After building my enclosure and table over the past 3 solid weekends (in the freezing cold) I finally got to wasteboard surfacing. In Easel, I simply created a 32.25" square workpiece with a square centered on top of that, set as a pocket cut. Super simple. Set the bit as a 1" bit, upped the feed rate from stock and set the depth of cut to .0625". Set a ramp-in too.
I zeroed the Z axis manually, just lowering the bit to when it touched the wasteboard surface just barely, then zeroing. XY were in the homing position anyway, zeroed.
The cut was deeper than 1/16" for sure, closer to 1/8th. Just eyeballing it as the cut began, I estimated my counter-sinks on the wasteboard screws would be deep enough. I was wrong. The surfacing bit skimmed every one of those screw heads which was enough to ruin the bit. The wasteboard gets progressively less even the further the bit got down the board. So totally not-surfaced wasteboard and totally ruined bit.

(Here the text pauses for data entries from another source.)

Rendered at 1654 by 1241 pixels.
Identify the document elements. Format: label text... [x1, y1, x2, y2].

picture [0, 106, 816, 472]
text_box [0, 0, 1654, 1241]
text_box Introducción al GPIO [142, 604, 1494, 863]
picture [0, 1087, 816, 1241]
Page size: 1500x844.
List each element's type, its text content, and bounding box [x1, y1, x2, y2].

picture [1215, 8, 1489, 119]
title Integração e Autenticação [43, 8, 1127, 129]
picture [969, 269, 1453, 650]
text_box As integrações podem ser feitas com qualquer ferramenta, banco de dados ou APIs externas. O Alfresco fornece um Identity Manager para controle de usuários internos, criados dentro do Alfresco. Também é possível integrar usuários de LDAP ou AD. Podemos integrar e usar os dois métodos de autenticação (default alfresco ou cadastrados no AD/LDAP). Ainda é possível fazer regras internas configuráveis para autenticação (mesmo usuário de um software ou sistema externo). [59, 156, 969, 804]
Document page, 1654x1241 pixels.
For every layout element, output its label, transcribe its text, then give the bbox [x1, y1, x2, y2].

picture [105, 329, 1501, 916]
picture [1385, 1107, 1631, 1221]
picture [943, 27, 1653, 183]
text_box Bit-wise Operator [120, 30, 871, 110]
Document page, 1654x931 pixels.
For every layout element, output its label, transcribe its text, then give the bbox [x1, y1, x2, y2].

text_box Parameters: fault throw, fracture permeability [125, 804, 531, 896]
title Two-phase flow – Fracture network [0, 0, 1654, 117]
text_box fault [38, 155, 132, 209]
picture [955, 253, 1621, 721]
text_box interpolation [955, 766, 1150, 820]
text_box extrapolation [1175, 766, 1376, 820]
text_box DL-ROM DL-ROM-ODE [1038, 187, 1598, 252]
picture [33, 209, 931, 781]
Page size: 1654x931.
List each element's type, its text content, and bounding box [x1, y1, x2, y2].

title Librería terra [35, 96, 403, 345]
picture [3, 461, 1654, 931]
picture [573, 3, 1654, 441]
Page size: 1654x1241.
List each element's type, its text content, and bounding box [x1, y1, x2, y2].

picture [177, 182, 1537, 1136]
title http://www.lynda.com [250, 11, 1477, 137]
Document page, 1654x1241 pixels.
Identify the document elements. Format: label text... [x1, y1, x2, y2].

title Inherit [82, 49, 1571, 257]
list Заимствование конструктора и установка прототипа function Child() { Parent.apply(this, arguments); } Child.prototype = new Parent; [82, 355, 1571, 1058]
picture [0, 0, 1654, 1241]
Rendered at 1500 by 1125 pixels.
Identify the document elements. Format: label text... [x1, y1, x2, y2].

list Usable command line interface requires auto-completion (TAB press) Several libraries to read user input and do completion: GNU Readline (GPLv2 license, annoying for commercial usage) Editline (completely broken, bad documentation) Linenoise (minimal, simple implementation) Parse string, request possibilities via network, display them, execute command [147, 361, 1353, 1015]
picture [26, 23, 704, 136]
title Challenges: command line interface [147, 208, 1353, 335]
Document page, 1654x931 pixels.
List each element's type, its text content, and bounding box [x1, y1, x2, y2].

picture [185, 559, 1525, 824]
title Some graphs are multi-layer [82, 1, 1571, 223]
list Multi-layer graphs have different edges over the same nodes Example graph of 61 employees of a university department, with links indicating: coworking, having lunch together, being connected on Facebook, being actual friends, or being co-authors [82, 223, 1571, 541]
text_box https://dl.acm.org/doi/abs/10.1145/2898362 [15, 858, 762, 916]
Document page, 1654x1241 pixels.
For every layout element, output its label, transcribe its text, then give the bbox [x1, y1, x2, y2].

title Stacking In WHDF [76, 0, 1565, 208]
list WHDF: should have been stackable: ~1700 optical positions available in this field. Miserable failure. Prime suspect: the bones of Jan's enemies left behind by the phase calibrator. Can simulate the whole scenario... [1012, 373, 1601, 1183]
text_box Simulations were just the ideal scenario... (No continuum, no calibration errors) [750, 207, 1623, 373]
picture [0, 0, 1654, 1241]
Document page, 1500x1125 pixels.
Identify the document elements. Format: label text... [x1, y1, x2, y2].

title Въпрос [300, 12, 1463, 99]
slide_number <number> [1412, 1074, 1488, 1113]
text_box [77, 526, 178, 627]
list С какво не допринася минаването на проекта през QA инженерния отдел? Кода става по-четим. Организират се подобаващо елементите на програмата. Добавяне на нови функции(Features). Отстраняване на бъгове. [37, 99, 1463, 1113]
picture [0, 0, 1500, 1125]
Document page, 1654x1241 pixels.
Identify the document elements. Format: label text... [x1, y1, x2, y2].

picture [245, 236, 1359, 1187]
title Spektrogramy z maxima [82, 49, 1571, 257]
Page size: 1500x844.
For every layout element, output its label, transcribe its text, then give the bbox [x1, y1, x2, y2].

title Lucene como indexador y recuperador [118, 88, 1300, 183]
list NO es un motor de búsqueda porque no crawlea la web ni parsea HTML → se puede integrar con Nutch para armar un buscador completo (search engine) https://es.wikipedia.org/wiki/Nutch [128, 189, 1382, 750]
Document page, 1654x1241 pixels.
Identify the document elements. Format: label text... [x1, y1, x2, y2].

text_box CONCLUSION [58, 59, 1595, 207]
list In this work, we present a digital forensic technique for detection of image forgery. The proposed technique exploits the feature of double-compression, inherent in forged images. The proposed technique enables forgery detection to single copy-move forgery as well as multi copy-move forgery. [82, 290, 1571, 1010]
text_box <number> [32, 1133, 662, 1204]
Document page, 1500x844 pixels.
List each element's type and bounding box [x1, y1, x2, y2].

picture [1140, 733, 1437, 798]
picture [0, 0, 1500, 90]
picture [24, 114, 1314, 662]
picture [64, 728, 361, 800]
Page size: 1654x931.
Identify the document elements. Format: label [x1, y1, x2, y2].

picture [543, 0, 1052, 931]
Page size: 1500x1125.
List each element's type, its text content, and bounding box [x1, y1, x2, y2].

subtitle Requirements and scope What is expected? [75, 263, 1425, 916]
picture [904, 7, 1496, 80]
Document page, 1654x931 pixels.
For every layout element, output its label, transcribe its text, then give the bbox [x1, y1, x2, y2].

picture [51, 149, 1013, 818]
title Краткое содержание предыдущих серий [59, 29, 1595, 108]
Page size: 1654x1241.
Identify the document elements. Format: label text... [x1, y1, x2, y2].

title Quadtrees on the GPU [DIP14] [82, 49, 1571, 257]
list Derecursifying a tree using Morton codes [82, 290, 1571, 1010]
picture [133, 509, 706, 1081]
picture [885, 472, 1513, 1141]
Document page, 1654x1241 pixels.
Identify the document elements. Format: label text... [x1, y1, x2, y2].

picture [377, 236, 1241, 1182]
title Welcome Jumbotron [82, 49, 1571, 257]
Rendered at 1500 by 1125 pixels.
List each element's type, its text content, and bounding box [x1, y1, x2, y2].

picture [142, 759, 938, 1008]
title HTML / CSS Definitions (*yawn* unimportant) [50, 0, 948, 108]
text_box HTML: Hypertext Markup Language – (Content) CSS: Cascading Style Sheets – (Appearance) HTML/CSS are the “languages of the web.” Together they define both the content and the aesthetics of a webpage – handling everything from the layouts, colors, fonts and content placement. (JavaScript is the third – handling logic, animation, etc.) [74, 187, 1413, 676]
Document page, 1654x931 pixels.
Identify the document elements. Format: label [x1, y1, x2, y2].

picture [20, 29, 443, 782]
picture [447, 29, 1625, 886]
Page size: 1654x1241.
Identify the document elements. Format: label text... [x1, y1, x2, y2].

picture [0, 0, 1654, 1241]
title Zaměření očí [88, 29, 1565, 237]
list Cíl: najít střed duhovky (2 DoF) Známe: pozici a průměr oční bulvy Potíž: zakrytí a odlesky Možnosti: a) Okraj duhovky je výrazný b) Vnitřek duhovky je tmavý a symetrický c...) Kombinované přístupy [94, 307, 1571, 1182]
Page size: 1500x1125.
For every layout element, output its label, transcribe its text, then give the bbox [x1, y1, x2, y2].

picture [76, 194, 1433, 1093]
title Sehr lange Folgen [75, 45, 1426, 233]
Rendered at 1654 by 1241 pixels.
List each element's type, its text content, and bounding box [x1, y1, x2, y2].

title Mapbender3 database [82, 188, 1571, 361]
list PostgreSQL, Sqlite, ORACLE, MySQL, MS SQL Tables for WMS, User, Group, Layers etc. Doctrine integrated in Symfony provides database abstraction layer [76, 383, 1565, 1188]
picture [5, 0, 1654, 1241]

So literally the first thing I tried was a disaster. What did I do wrong with the Z depth?
Good point- I didn’t think about that side of the board being at a different level which would make it deeper some places, and not others. Seems like it was consistently too deep. I’ll continue testing and see. In the meantime I’ve ordered a new surfacing bit! This one is smoked!
When I surfaced mine I forget exactly how deep I went, but pretty sure was much less than 1/16. Goal for me was to take off a TINY bit. On the first pass not every part of the spoil board got touched. So I ran it again until the entire board was touched. Then I trammed. Running a surfacing bit is tough on the trim router so small cuts are in order.
I’ve thought of something else. I’m going to do a spindle and had to learn a lot about EMI issues. I wonder if you might have a noise problem that caused the Z-slider to move too far that one time? Doing some more tests and seeing if the problem repeats consistently would help determine that.